What can cause alopecia?

This condition can be developed at any age, but it is most common in adolescence and adulthood. Usually, lost hair will regrow after a year. If the disease is caused by an immune reaction, hair will fall in certain areas, creating bald patches on the scalp. Some conditions like vitiligo and thyroid disorders may also lead to baldness.

Causes of alopecia

A variety of factors can cause hair loss.

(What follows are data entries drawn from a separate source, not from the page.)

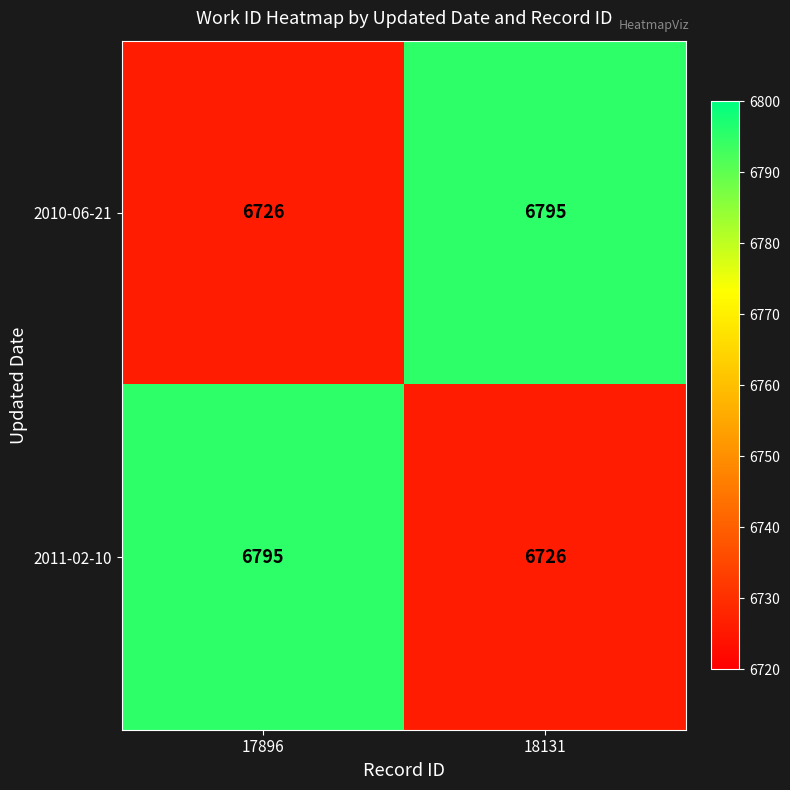

What is the sum of all 2010-06-21 values?

13521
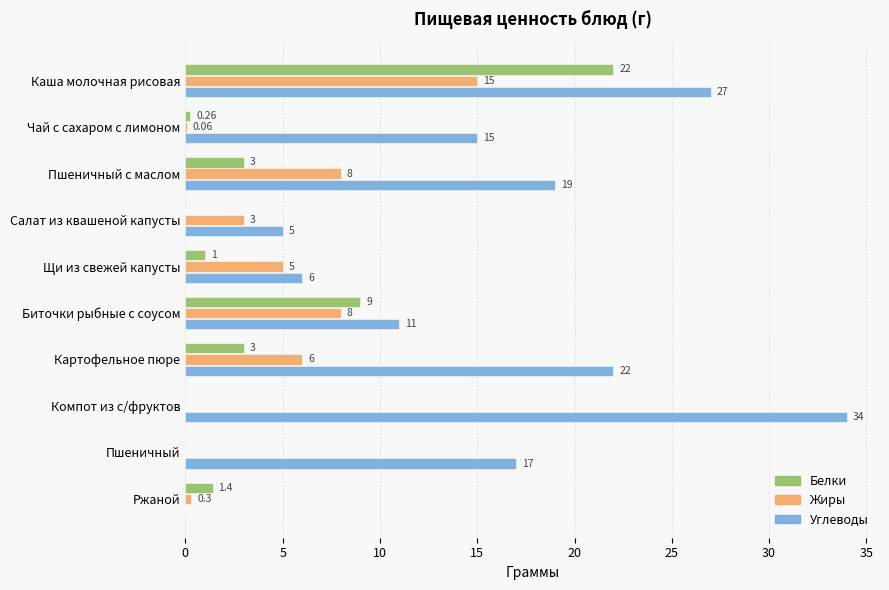

What is the sum of all Белки values?

39.7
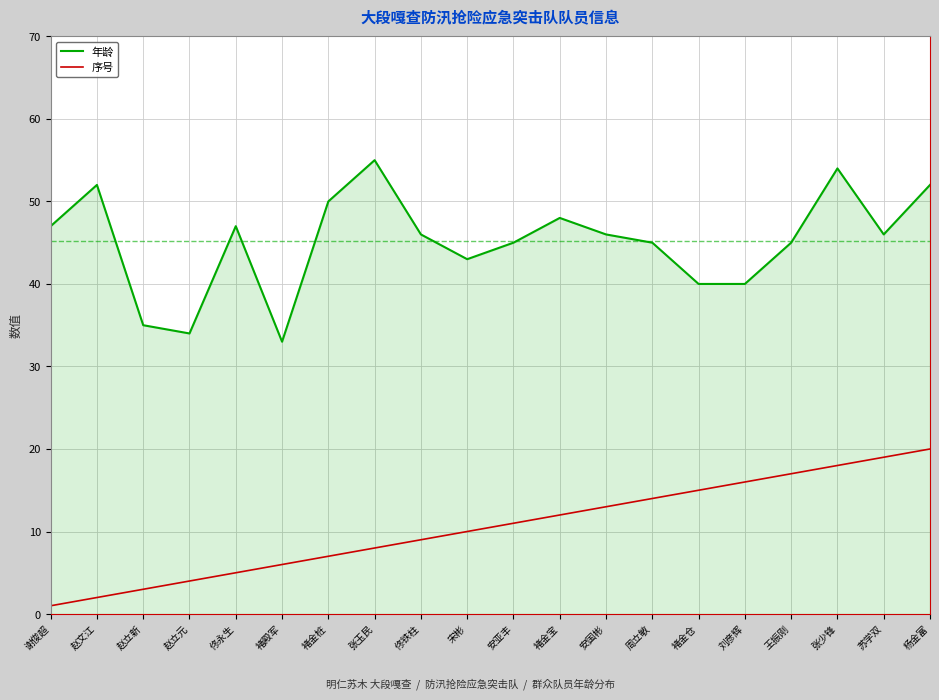

What is the greatest value displayed?

55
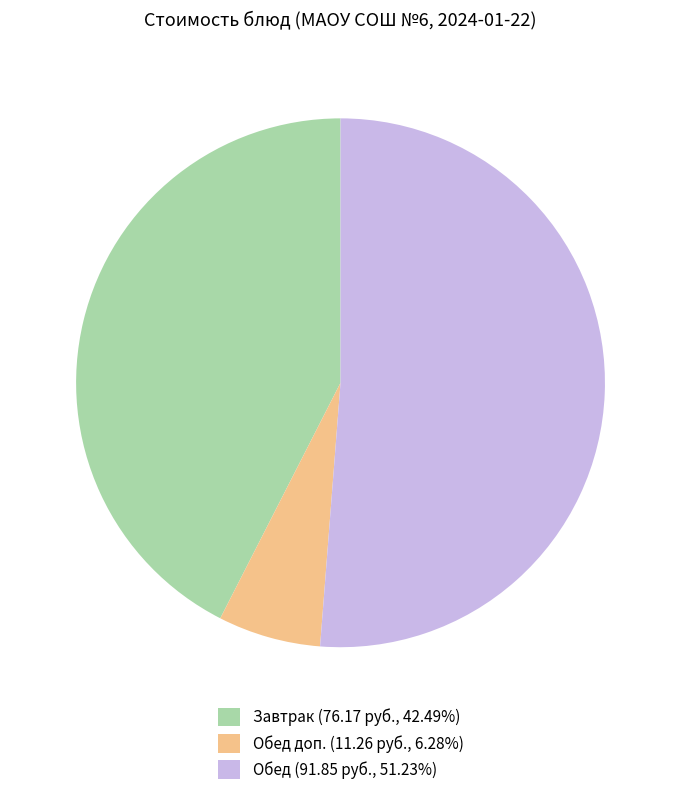

Is there any slice that represents more than half of the pie?

Yes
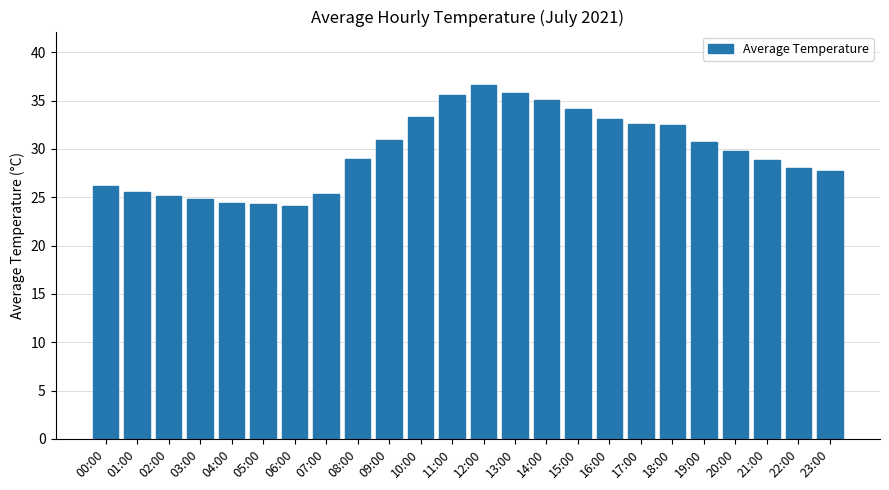

True or false: the data shows 51.5 at 08:00.

False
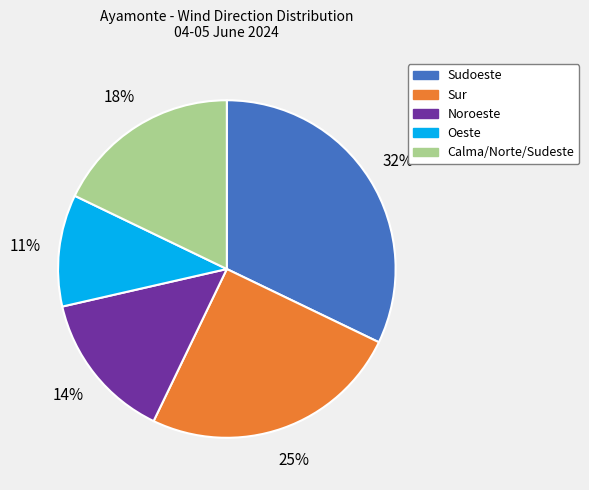

Combined, do Noroeste and Sur account for over 50%?

No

  • Genetics: hair loss can be inherited, especially among men.
  • Aging: as the years go by, hair loses its strength, people go through hormonal changes and baldness can appear.
  • Stress: having a stressful life causes hair to fall out more.
  • Diet: a low intake of minerals, vitamins and nutrients.
  • Excessive use of products and tools: using too many hair products, blow dryers and hair straighteners can lead to an excessive hair loss.
  • Medication: some drugs like contraceptives, anticoagulants and antidepressants can cause hair loss.
  • Pregnancy: during pregnancy and after labor, women can lose hair.
  • Diseases: lupus, diabetes, anemia, hypothyroidism and syphilis are some of the diseases that can cause hair loss.
  • Cancer treatments: radio and chemotherapy make all head hair and body hair fall out.

Alopecia symptoms

  • Larger amounts of hair on pillows, bathtubs and showers.
  • Itchiness and redness in the scalp.
  • Hair more oily than usual and presence of severe dandruff.
  • Great amounts of hair on the brush after using it.
  • Beard, eyebrow or eyelash hair loss.
  • Brittle, debilitated hair.
  • Receding hairline at the temples.

Alopecia types

Non-scarring alopecia

It’s the most common form of alopecia and it can be treated to regain lost hair and regenerate the scalp.

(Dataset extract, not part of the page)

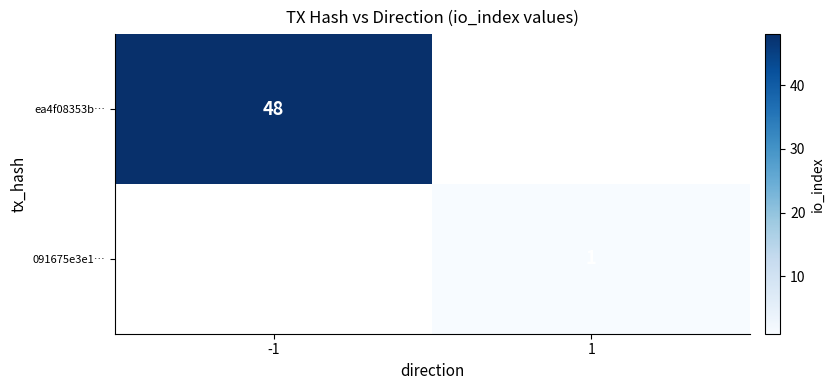

What is the smallest value displayed?

1.0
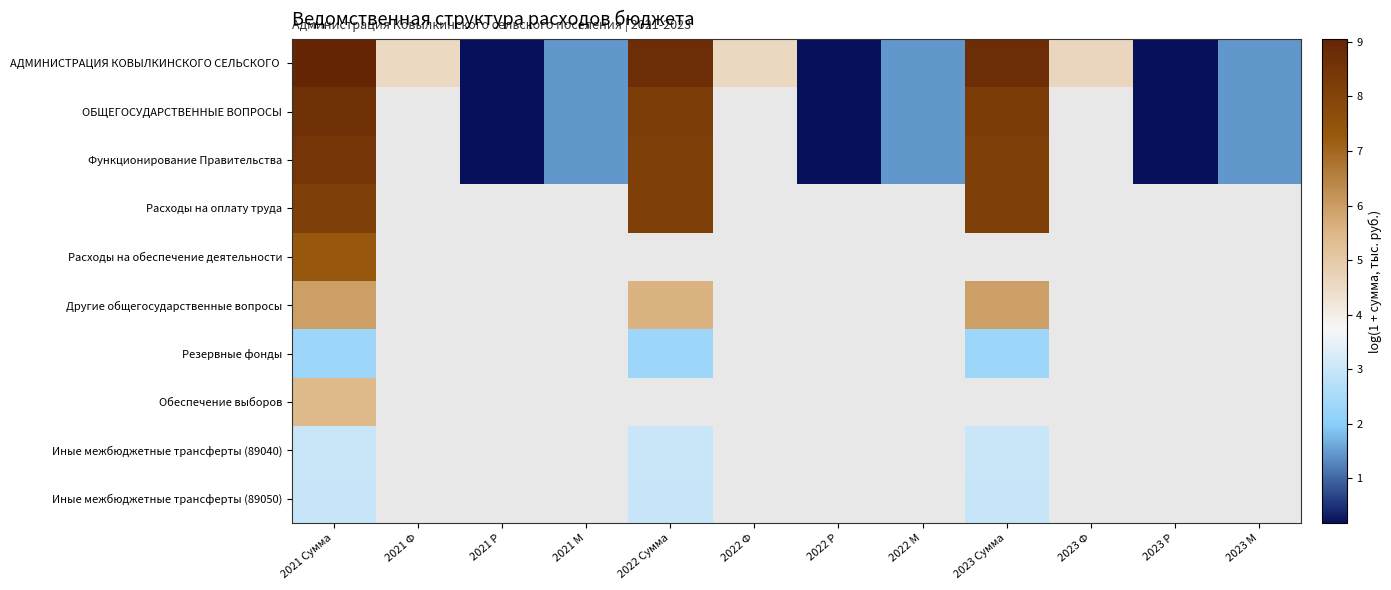

Where is Резервные фонды nearest to the value 2?

2021 Сумма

  • Androgenic: it’s an inherited baldness that affects men the most and it’s rare among women.
  • Areata: usually, hair falls out in sections, but sometimes it can happen in the entire scalp.
  • Diffuse: due to a medication side effect, to hormonal changes or to a disease.
  • Traumatic: due to external factors such as hair dye, straighteners, permanents, blow dryers and chemicals.
  • Drug-induced: certain medications can cause hair loss, but once the treatment is discontinued, hair tends to grow back.
  • From diseases: some diseases and their treatments can produce hair loss.

Scarring alopecia

Hair follicles are destroyed or damaged and it can be due to five factors:

  • Hereditary diseases: Darier’s disease, icthyosis, aplasia cutis congenita, incontinentia pigmenti, epidermal nevus syndrome, epidermolysis bullosa or porokeratosis of Mibelli.
  • Infections: candida folliculitis, kerion or favus.
  • Dermatitis: discoid lupus erythematosus, dermatomyositis, lichen planus and sclerosus and scleroderma.
  • Tumors: trichoepithelioma, lymphoma, metastasis.
  • Clinical syndromes: folliculitis decalvans, frontal fibrosing alopecia, alopecia pavimaculata or erosive pustular dermatitis of the scalp.

How to stop alopecia

When hair loss occurs due to stress or to a non-scarring alopecia cause, it will eventually regrow, but when it comes to scarring alopecia, there are no entirely effective solutions.

Several supplements can help you slow down hair loss, but up until now, the only medications approved by the FDA to stop alopecia are finasteride and minoxidil. Other than that, hair transplants often are a solution.

Finasteride

A medication recommended for men only that has to be taken from the first stage of the balding process. It works by stopping hair loss, but it doesn’t help regain hair in the areas where it has already fallen out. That’s why it needs to be used after the first symptoms of alopecia appear.

Minoxidil

Found in spray or lotion, it can be used by men and women alike. Minoxidil is a vasodilator that promotes healthy hair follicles and stops alopecia. Its results can be seen quicker than those of finasteride and it must be applied twice a day in dry hair.

Hair transplants

Among the options you have, you can choose a hair microtransplant, that is, a transplant carried out hair by hair. You could also go for a follicular unit transplantation, where a patient’s hair is transplanted in groups of 1 to 3 hairs that will grow naturally afterwards.

One can turn to these effective methods when suffering from an irreversible type of alopecia.